At last Thursday's trade deadline, the Washington Wizards signaled a new direction for the franchise when they traded goofballs JaVale McGee and Nick Young. They were getting serious about winning, forgoing one ineffective youth movement for a more adult rebuilding plan.

Yet, even with McGee and Young gone, the Wizards still have Andray Blatche, a talented player whose maturity level made him the NBA's first one-game captain earlier this season. The franchise still needs to figure out if it can go forward with Blatche's involvement. However, instead of playing him, or trying to see if he can work with their new, Nene-including lineup, they're going to sit him so he can get in shape. From Michael Lee of The Washington Post:

After watching Andray Blatche labor through the past nine games and struggle to contribute, Wizards Coach Randy Wittman announced on Tuesday that he would shut down the 6-foot-11 forward until he is in better condition. Blatche missed more than a month with a strained left calf but has averaged just 5.1 points on 37.7 percent shooting and 3.3 rebounds in about 16 minutes since he returned.

He played five ineffective minutes on Sunday in Memphis, where he went scoreless with one rebound, a foul and a turnover. He missed his only shot attempt, then passed on taking an open jumper to throw a pass directly to Grizzlies guard O.J. Mayo. Wittman benched Blatche for the rest of the game.

"We thought we could maybe try to play him into shape once he got back," Wittman said. "After looking at it, it's unfair for me to put him in that position. And I think what we're going to do, we're going to probably not play him for a while, get him on a program here, where he can really go after it from a conditioning standpoint to get himself back into shape. It's not fair for me to do that to the kid."

With Blatche coming off injury, it's not as if this decision was entirely motivated by the team's new direction. His play suggests that he needs time to heal, and sitting out will give him that opportunity.

Still, the concept of taking time to get in shape means relatively little when there are only five weeks left in the season. It's also not as if the Wizards are sitting him to tank — they've already locked up a pretty good position in the lottery and would do better to see how all their players work together in this new lineup.

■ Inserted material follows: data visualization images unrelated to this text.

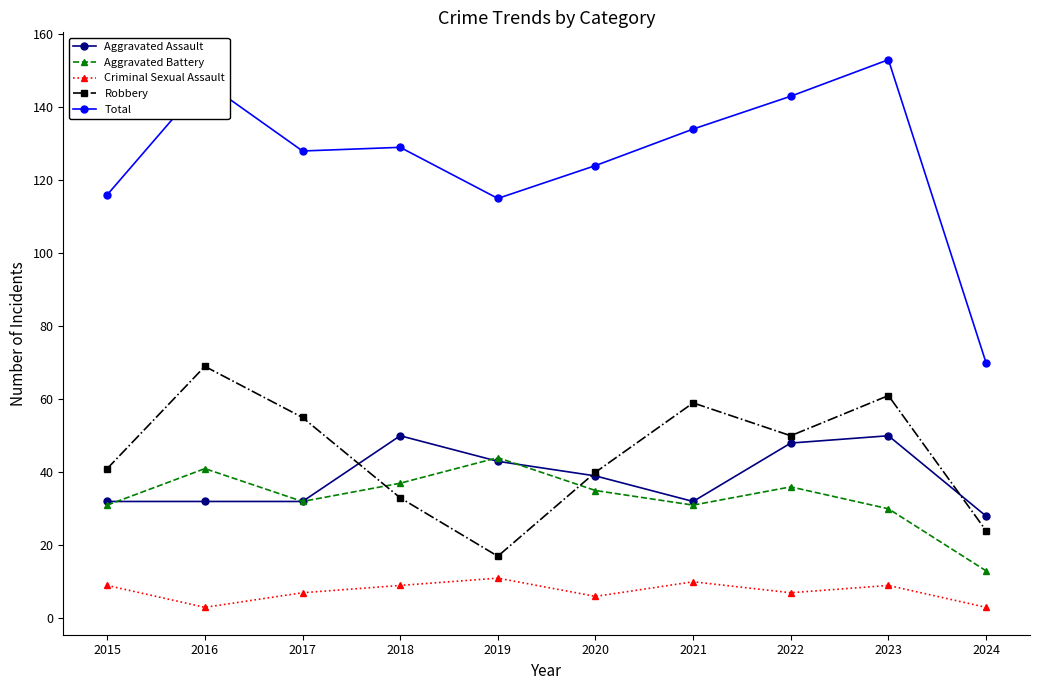

The Aggravated Battery series shows 21 at 2021. True or false?

False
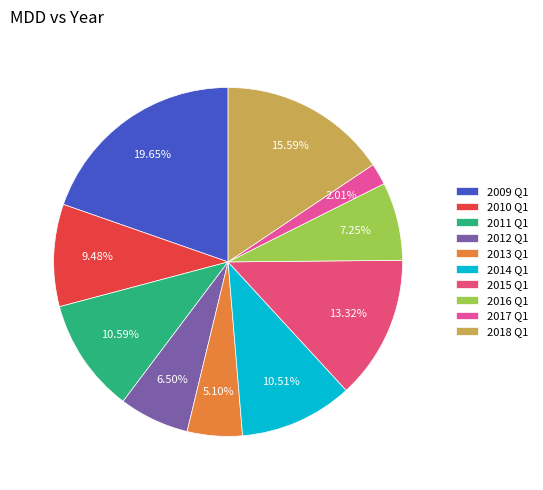

What is the change in value from 2009 Q1 to 2014 Q1?

-0.1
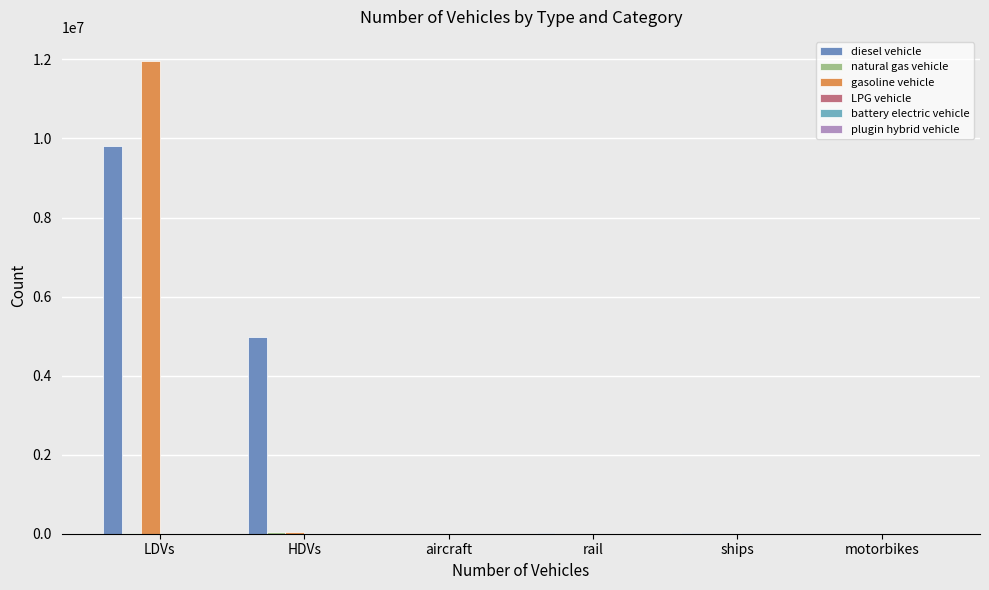

Reading right to left, list all the values displayed in this chart.

diesel vehicle: 0.0	10110.0	26052.4	895.5	4968137.0	9818361.3
natural gas vehicle: 0.0	0.0	0.0	0.0	43170.0	14866.6
gasoline vehicle: 0.0	0.0	0.0	0.0	49465.0	11972117.5
LPG vehicle: 0.0	0.0	0.0	0.0	4008.0	5402.9
battery electric vehicle: 0.0	0.0	0.0	0.0	0.0	84.0
plugin hybrid vehicle: 0.0	0.0	0.0	0.0	202.0	0.0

Interim coach Randy Wittmann claims to have no idea how long Blatche will sit out, which means this will probably be a manner of weeks and not games. Given the time left in the season, it's easy to view this break as a chance for the Wizards to push Blatche into the background with little attention paid to the move. After the season, they can pursue trades as part of the typical summer news cycle. During the season, when no one can avoid seeing who plays on any particular night, it's a little harder to hide him.